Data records
____________
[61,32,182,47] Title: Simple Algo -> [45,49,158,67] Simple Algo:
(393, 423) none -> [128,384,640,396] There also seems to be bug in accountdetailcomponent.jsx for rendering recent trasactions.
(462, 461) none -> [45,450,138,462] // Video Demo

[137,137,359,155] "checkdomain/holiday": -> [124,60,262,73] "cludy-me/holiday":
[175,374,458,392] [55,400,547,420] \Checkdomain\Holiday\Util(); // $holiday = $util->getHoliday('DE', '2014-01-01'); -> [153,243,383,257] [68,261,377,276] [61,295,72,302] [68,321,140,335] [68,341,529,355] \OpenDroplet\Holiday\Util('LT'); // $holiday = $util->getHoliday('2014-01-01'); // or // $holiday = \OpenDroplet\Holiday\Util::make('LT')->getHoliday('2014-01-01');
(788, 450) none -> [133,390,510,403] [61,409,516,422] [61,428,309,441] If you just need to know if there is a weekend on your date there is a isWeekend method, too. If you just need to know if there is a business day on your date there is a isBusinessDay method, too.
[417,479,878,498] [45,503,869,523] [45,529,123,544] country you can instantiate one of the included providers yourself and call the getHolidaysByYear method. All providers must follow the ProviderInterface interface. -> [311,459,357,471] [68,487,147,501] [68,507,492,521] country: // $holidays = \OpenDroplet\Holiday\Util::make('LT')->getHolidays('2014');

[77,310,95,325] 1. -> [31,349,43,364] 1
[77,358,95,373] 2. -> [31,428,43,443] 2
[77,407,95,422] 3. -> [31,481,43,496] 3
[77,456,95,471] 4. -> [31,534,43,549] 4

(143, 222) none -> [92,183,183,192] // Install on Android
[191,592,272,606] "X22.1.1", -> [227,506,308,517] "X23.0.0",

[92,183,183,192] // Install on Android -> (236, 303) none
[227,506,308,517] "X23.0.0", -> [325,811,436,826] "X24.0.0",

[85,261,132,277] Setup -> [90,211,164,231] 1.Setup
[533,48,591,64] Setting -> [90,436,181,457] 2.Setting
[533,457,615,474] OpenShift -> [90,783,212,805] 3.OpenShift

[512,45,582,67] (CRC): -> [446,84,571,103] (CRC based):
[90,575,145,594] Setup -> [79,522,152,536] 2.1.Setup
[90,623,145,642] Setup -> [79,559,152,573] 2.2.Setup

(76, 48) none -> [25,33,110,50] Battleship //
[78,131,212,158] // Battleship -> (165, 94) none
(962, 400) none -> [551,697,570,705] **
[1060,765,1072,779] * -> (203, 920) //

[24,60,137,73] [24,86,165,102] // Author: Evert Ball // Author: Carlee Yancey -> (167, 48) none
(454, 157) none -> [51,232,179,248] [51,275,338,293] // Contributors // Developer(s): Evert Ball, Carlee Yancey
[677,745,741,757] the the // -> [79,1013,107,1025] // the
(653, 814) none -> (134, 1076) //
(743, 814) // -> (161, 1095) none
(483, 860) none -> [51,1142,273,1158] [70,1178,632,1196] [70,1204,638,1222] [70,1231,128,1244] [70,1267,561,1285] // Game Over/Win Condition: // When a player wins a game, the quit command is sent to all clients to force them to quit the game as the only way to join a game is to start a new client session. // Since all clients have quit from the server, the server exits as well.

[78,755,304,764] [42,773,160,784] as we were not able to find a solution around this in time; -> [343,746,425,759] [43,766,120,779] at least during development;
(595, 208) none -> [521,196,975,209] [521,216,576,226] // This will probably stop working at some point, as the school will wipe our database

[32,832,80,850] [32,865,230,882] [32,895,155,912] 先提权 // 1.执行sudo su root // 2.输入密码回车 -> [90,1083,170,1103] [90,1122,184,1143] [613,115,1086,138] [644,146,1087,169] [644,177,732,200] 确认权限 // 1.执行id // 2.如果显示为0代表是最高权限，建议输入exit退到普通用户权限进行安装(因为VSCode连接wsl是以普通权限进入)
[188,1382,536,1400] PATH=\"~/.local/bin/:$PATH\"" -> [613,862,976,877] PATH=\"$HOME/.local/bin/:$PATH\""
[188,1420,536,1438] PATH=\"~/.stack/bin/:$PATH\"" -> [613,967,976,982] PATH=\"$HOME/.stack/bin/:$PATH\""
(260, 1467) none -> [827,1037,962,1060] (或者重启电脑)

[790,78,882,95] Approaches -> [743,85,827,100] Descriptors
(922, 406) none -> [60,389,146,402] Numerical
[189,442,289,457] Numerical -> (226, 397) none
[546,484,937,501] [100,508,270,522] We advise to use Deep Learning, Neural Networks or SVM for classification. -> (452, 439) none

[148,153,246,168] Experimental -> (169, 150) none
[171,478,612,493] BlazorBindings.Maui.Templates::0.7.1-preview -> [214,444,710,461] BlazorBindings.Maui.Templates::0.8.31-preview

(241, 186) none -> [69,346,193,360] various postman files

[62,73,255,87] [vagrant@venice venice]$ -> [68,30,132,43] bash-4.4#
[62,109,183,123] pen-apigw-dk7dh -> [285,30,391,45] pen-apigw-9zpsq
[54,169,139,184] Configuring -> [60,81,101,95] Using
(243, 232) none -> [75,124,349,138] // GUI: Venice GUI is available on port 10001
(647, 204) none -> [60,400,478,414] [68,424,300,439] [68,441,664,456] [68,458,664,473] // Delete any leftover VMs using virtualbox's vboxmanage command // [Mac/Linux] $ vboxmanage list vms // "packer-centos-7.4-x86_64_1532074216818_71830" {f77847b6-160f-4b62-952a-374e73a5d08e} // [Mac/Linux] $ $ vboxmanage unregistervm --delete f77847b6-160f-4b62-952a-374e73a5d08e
____________
> _Job_
For the string "Ball", go through the entries above and copy each line where it occurs.

> _Output of the exercise_
[24,60,137,73] [24,86,165,102] // Author: Evert Ball // Author: Carlee Yancey -> (167, 48) none
(454, 157) none -> [51,232,179,248] [51,275,338,293] // Contributors // Developer(s): Evert Ball, Carlee Yancey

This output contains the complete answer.